# Manifold filter and gun filter?



## paintnoob (Aug 27, 2012)

I'm curious, what is the purpose of a filter an the fluid outlet if there's a filter in the gun? are they redundant?


----------



## DeanV (Apr 18, 2007)

Intake filter catches the large stuff, manifold the medium, and gun filter any small stuff. Each one is progressively finer and this help delay the clogging of filters.


----------



## Workaholic (Apr 17, 2007)

paintnoob said:


> I'm curious, what is the purpose of a filter an the fluid outlet if there's a filter in the gun? are they redundant?


Not really, there is sometimes crap in a bucket of paint so the suction filter/rock catcher is the first filter then the manifold filter and finally a gun filter.

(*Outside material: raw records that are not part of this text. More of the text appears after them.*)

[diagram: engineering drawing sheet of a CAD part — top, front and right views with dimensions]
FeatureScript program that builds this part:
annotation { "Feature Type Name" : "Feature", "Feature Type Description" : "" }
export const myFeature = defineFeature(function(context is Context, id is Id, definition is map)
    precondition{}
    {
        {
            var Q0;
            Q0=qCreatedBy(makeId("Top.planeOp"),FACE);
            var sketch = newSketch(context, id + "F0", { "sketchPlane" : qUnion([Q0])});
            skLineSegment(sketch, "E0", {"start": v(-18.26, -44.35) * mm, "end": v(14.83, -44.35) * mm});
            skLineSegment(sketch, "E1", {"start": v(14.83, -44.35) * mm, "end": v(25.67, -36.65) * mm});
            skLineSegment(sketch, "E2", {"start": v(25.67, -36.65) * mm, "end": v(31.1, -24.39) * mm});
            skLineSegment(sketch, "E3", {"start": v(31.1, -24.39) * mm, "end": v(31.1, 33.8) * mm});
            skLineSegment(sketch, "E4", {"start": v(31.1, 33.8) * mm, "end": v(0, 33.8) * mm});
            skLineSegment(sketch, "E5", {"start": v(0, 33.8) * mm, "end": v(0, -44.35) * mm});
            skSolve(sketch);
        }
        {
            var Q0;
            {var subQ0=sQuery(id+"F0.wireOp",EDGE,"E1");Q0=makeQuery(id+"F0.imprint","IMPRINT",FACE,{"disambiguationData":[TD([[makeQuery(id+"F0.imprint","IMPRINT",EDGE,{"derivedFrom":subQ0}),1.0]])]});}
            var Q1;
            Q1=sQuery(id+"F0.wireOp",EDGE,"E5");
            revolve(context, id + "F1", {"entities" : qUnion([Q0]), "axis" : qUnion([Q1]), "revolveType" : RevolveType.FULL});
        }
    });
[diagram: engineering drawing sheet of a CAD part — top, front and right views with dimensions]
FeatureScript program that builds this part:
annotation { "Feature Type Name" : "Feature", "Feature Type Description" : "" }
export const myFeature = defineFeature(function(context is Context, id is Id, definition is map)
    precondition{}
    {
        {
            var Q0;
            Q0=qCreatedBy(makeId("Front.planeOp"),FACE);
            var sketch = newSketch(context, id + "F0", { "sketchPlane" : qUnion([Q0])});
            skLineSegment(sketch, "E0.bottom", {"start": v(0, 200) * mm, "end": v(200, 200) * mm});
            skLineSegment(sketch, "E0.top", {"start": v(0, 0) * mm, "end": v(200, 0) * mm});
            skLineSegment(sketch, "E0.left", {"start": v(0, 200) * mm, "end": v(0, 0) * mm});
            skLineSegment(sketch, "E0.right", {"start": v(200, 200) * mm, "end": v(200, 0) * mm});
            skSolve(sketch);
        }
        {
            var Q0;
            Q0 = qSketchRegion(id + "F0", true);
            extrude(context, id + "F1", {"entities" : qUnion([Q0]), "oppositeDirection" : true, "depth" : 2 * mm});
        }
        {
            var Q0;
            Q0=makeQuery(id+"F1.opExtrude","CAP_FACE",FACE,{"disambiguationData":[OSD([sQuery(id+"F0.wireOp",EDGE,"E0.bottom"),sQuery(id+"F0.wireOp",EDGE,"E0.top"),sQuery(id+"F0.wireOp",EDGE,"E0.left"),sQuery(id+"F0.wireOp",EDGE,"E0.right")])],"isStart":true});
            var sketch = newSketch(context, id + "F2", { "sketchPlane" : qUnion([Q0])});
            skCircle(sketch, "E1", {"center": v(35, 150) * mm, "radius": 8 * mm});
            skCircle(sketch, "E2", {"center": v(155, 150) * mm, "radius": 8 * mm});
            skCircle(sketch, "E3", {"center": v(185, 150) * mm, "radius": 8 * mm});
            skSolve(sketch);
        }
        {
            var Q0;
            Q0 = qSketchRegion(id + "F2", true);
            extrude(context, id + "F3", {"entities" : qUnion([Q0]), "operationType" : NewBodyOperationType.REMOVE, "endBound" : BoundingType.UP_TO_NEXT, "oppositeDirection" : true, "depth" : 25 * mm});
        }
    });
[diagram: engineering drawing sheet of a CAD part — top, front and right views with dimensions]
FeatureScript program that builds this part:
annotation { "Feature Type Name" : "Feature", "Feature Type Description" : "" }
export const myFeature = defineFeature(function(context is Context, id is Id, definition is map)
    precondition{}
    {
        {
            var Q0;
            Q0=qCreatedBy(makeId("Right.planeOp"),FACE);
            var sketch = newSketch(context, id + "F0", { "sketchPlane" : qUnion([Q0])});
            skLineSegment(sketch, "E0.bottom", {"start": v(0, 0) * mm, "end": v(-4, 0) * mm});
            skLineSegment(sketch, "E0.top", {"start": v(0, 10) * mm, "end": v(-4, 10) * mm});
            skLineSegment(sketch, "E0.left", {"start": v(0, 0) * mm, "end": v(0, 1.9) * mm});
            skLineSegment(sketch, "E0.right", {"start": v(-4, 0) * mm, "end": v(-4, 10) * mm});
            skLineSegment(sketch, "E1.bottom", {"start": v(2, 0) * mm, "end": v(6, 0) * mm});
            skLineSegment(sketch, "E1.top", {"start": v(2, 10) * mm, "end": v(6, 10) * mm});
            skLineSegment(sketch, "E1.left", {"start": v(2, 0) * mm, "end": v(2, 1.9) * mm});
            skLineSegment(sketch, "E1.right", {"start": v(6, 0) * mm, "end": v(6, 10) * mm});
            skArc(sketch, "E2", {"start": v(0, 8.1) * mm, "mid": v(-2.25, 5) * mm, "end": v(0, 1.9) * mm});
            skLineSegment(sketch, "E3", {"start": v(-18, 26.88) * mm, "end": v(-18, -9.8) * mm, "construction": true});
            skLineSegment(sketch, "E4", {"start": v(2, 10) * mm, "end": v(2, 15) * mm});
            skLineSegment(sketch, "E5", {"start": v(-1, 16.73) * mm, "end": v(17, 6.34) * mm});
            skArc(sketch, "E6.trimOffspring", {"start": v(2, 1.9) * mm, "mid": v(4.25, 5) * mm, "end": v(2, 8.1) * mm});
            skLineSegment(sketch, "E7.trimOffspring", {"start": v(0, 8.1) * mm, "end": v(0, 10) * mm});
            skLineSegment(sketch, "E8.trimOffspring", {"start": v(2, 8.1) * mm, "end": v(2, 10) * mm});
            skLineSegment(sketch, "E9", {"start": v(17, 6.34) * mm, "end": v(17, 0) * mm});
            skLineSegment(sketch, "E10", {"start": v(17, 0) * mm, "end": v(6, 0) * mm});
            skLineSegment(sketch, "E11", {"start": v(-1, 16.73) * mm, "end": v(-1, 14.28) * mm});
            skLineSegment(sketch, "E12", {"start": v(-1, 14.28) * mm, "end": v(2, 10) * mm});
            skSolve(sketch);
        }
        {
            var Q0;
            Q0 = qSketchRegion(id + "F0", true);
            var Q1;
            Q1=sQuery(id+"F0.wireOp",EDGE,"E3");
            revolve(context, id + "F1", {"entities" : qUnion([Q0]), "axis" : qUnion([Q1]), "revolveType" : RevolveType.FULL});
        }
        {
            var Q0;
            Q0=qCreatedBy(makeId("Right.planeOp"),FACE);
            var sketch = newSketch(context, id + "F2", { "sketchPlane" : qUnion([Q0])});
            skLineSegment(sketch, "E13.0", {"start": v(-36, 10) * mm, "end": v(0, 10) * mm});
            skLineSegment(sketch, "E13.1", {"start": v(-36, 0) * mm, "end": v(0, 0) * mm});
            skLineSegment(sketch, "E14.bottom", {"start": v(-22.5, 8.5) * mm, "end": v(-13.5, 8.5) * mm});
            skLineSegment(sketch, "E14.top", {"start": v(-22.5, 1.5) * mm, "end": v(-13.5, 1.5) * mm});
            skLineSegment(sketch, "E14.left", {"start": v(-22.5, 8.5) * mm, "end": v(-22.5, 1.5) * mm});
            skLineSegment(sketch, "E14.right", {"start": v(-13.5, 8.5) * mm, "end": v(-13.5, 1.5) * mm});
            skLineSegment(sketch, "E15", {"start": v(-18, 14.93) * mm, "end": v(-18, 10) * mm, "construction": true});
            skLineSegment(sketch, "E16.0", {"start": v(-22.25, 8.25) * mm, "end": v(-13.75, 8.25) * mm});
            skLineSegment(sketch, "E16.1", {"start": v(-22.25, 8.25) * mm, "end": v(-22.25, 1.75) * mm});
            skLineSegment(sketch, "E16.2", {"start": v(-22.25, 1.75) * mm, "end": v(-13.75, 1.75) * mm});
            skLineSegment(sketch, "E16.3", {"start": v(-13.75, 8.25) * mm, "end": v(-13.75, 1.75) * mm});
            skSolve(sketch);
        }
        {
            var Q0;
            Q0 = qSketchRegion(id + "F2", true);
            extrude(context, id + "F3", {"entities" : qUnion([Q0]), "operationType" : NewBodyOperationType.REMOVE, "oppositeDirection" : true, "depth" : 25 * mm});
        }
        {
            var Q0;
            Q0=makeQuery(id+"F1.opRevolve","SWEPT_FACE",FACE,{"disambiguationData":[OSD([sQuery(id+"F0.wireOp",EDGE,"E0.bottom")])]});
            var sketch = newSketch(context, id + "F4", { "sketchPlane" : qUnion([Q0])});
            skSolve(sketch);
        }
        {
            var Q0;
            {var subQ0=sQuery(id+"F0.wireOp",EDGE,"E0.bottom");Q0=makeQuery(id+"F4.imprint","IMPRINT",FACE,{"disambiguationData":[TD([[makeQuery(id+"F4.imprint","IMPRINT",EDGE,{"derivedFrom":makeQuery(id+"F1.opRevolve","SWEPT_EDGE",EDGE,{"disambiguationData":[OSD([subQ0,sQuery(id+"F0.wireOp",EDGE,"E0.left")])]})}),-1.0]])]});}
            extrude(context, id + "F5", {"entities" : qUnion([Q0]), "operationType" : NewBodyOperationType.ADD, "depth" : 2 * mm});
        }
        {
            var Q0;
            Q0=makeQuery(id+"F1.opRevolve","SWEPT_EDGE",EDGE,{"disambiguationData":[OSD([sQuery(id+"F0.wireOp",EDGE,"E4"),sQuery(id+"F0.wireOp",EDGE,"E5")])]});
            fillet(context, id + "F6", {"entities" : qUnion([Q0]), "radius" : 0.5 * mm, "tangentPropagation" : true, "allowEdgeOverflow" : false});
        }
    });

Some airless rigs do not have a manifold filter and it probably works fine but if to match crap is getting jammed into the gun filter then it will get plugged up.


----------



## mr.fixit (Aug 16, 2009)

Dean said right and Sean concurs as do I


----------



## paintnoob (Aug 27, 2012)

cool, thanks guys!


----------



## NCPaint1 (Aug 6, 2009)

If you just strain paint you won't have an issue  

Filters are just more to clean, and yes they do what the guys above said.


----------